En este clima renovador donde el mismo Federico intentaba conservar su neutralidad en las guerras
revolucionarias francesas; una lavandera protestante con problemas de
alcoholismo y su zapatero cónyuge regalaron al mundo de la literatura el que,
con los hermanos Grimm, sería uno de
los más destacados fabulistas de todos los tiempos; Hans Christian Andersen, amigo de Dickens, asiduo de Shakespeare
e impresionado viajero en la España del siglo XIX.
Inmersa en su prolífera obra, entre soldados de plomo, sirenas y patitos feos, destaca una maravillosa fabula
que deja sutilmente al descubierto el esperpento real. En “El traje nuevo del Emperador” conocida también como “El Rey desnudo”, el autor danés pone de
manifiesto la ceguera del pueblo; sumiso ante el poder celestial de su
gobernante.

DATOS EXTRAÍDOS.
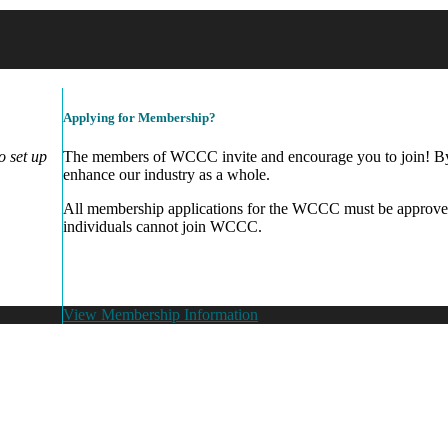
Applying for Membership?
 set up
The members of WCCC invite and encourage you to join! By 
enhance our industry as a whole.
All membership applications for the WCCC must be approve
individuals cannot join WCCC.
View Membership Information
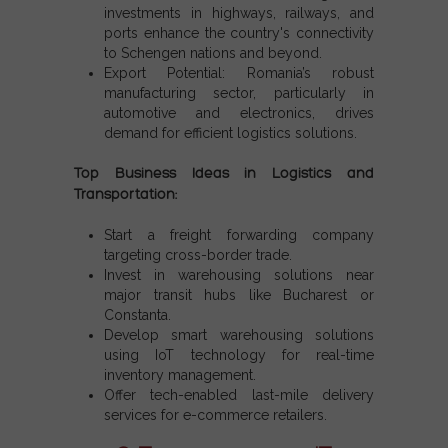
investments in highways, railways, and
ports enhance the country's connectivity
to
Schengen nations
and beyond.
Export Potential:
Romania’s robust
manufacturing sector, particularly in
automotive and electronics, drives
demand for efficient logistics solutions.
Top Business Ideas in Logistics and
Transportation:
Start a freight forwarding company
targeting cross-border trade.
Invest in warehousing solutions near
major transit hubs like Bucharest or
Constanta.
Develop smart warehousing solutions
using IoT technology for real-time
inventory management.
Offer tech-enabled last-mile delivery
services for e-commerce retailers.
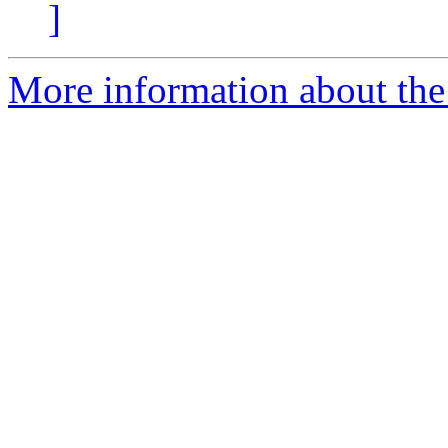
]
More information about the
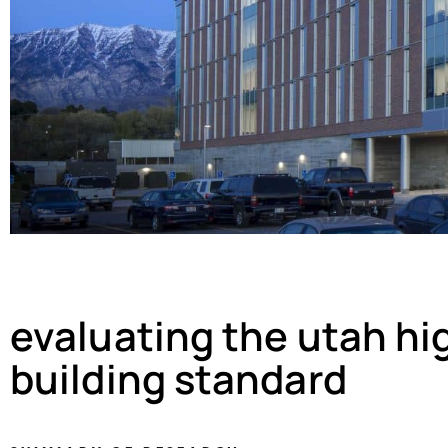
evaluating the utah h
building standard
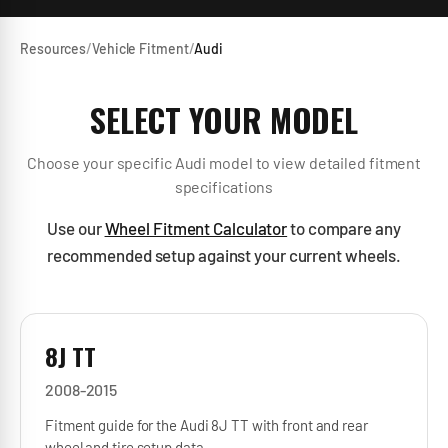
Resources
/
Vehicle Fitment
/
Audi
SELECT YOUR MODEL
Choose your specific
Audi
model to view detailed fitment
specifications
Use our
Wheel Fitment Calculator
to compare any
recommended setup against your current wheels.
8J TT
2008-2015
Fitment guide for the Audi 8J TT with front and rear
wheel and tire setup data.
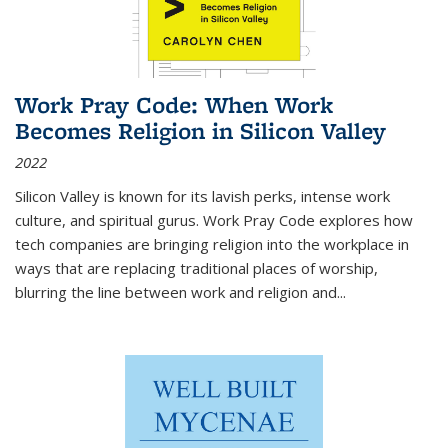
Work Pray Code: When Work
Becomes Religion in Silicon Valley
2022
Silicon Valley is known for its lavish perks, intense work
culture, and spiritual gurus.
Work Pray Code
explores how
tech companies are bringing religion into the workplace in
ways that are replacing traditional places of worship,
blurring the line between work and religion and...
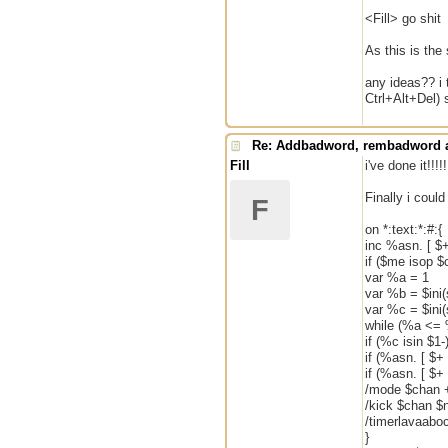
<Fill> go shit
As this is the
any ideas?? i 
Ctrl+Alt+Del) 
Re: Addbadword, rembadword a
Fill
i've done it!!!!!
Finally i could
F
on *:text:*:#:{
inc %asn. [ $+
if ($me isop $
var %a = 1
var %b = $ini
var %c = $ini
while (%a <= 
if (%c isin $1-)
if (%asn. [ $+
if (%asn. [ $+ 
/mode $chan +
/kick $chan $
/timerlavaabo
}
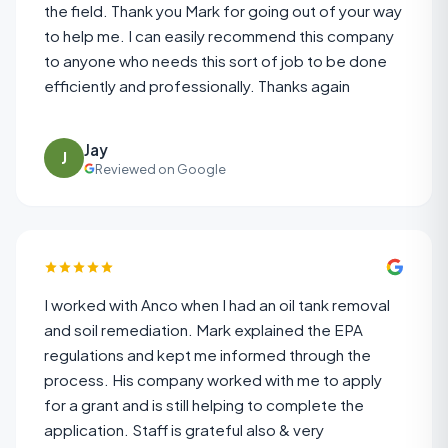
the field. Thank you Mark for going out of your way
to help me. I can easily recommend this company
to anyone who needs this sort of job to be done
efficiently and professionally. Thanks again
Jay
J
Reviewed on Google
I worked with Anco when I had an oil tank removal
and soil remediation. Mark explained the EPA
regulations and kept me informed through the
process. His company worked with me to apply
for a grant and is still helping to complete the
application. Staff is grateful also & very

---

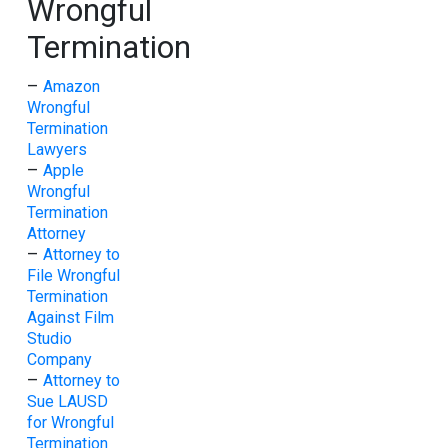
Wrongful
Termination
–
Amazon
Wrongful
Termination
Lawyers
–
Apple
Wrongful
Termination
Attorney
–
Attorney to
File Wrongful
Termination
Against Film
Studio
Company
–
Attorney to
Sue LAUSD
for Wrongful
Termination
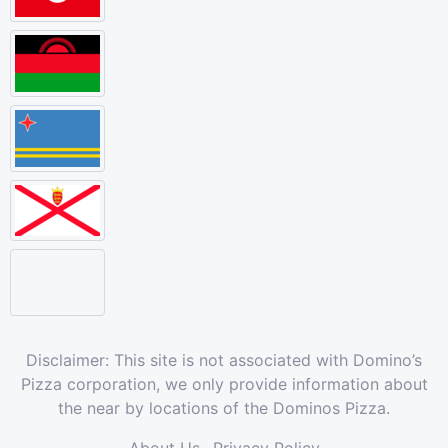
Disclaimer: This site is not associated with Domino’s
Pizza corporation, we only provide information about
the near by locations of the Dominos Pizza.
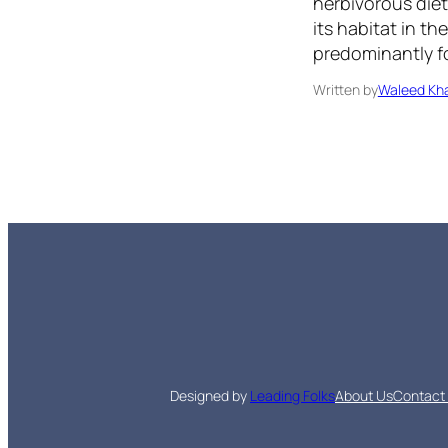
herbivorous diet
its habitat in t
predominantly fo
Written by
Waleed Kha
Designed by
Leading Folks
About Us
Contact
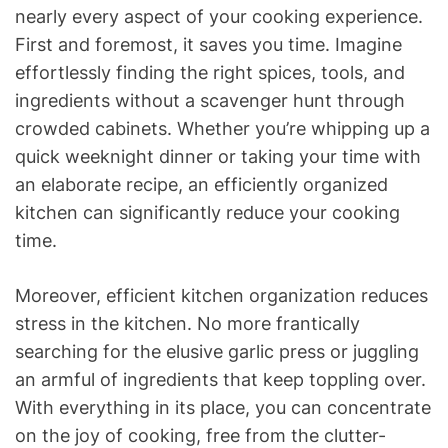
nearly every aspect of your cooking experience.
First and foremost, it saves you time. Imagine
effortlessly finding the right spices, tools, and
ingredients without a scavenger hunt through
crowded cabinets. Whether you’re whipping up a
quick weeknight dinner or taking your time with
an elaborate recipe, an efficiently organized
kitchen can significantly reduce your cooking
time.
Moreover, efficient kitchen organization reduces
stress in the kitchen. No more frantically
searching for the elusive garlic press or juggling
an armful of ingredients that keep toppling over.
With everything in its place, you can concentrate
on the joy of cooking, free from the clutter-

--

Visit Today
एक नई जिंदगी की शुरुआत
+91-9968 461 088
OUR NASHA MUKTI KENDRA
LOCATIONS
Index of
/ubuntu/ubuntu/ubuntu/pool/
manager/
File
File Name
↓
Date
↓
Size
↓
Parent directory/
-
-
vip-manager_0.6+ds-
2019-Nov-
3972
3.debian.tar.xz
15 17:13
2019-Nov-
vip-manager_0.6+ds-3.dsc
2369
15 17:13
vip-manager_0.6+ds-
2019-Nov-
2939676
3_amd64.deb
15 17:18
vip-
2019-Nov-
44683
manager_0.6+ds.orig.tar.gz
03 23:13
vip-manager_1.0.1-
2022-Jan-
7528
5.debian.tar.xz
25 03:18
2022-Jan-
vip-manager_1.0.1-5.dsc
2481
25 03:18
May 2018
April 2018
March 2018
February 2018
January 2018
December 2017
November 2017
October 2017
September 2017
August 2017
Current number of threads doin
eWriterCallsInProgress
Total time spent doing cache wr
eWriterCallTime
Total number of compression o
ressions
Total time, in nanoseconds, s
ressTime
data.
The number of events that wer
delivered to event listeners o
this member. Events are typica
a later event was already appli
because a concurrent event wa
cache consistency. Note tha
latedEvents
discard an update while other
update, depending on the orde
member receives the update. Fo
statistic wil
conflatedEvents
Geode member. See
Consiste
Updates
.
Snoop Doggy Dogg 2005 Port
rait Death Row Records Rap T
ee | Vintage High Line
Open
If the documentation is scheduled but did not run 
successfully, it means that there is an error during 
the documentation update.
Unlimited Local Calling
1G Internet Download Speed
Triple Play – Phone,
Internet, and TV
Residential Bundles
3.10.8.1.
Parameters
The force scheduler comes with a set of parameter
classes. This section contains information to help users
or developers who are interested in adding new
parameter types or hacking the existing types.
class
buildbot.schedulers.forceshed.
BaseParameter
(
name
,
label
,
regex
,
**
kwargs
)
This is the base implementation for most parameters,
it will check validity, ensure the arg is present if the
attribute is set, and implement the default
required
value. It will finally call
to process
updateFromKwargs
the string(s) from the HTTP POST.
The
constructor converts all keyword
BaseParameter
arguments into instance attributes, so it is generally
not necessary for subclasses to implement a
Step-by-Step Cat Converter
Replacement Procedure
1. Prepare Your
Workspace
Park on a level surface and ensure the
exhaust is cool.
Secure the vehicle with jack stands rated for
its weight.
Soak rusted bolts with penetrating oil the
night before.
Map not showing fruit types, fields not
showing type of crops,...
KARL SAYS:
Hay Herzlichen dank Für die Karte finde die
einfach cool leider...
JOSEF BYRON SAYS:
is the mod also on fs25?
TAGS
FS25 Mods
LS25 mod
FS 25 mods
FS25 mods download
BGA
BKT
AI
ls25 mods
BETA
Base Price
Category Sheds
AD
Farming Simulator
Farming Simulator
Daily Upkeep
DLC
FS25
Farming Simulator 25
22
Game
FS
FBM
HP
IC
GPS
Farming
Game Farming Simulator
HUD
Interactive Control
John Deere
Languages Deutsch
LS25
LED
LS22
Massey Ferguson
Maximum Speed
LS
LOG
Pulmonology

OBJETIVO DE LA TAREA. Reescribe el fragmento sobre Hans Christian Andersen desde "En este clima" hasta "del siglo XIX.", sustituyendo "lavandera" por "costurera".

SOLUCIÓN.
En este clima renovador donde el mismo Federico intentaba conservar su neutralidad en las guerras
revolucionarias francesas; una costurera protestante con problemas de
alcoholismo y su zapatero cónyuge regalaron al mundo de la literatura el que,
con los hermanos Grimm, sería uno de
los más destacados fabulistas de todos los tiempos; Hans Christian Andersen, amigo de Dickens, asiduo de Shakespeare
e impresionado viajero en la España del siglo XIX.